NLP Tools

The tools on this page are useful for a variety of text processing tasks, such as converting raw text to a form suitable for FEX, calling CogComp servers to tag text, etc. They are provided here as a convenience for developers and as a courtesy to users of our tools.

These tools are under development and are provided as is; they work on the systems on which they were created, but we make no guarantees that they will work on others. We also will not accept responsibility for any problems that may arise from using these tools.

Verb Tense Changer  

This tool changes the tense of a verb, e.g. from 3rd person singular to present participle.

 

HTML Tag Stripper  

This tool retrieves a page in html format and extracts the text content (by stripping the html tags).

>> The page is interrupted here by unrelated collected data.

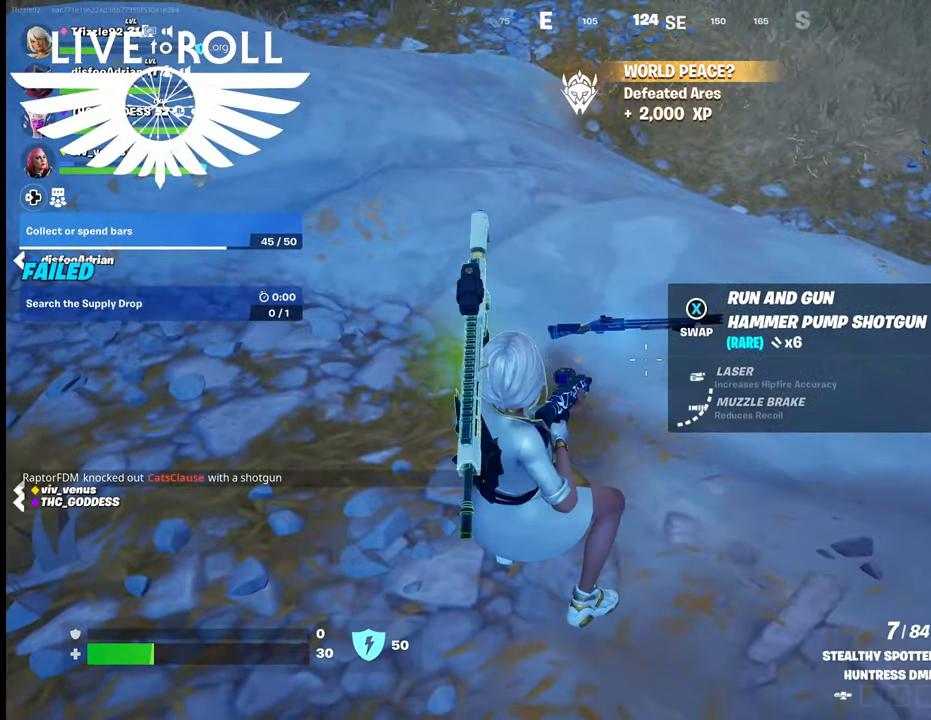
{"buttons": [], "left_stick": "center", "right_stick": "center", "events": []}
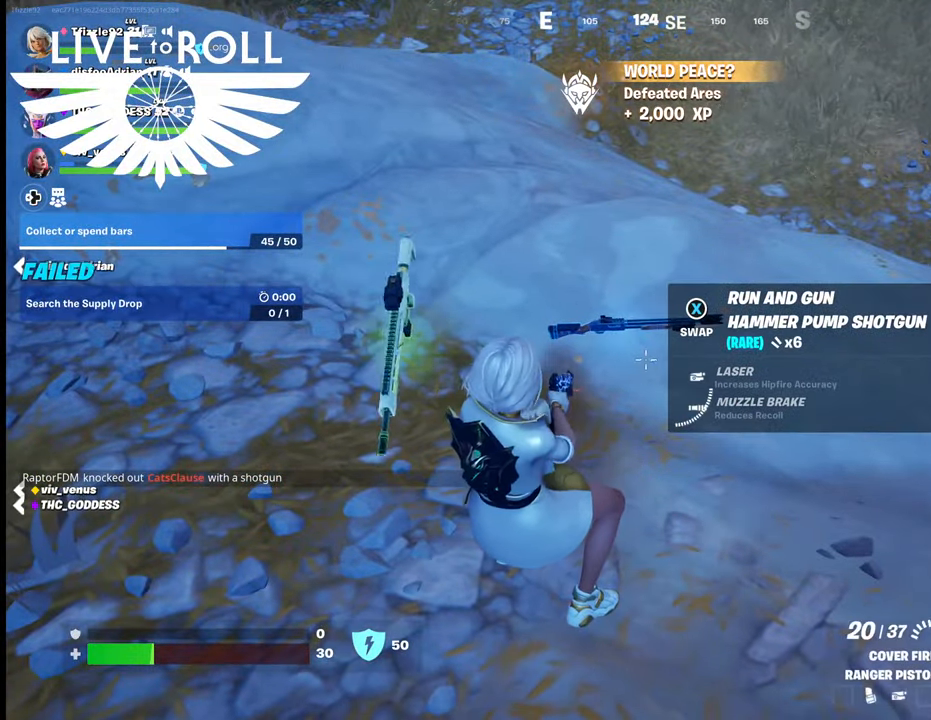
{"buttons": [], "left_stick": "center", "right_stick": "center", "events": [[300, "L1", "down"], [434, "L1", "up"]]}
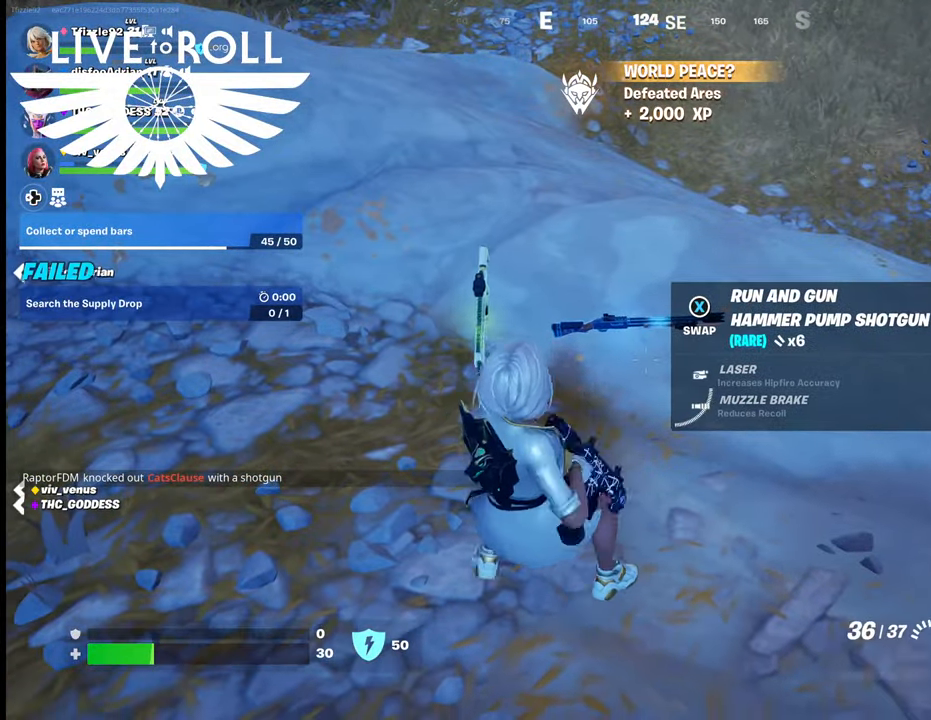
{"buttons": [], "left_stick": "center", "right_stick": "center", "events": [[400, "X", "down"], [467, "X", "up"]]}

Sentence Segmentation tool  

This sentence segmentation tool reads plain text and rewrites it with one sentence per line.

 

Word Splitter  

The word splitter is a segmentation script that reads plain text (one sentence per line) and outputs the words with spaces between every word and punctuation mark (this format is need by tools such as the POS-tagger).

FEX input preprocessor: chunks to columns  

This tool takes text output from the shallow parser (chunker) and converts it to column format.

 

Snow Statistics Summarizer  

This tool summarizes SNoW output statistics for each label in a given task.

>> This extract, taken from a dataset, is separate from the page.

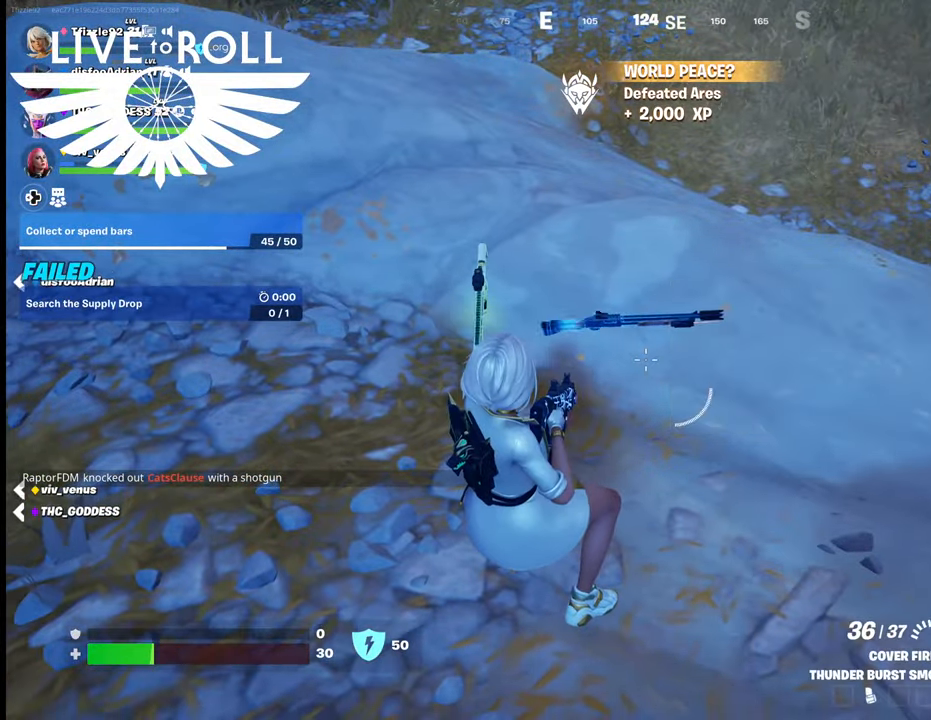
{"buttons": [], "left_stick": "center", "right_stick": "center", "events": []}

Collins Parser / FEX Translators  

These tools convert column format data to the format required by Collins' Parser, and the output of the Collins' Parser to a column format similar to that used by FEX.

 

Preprocessor  

This tool takes plain text and adds POS, Shallow Parse and Named Entity tags.

F1 calculator (Shallow Parser)  

These scripts calculate precision, recall and F1 values for bracketed data (Shallow Parser format).

 

FEX lexicon pruner  

The lexicon pruner removes redundant entries in FEX's lexicon file.

Bibfile Sorter  

This tool sorts bibitems in a bibfile.

 

SNoW Tuner  

This script will try every combination of the parameter settings you give it, training a SNoW network and evaluating it on a test set. The parameters that gave the best performance are reported.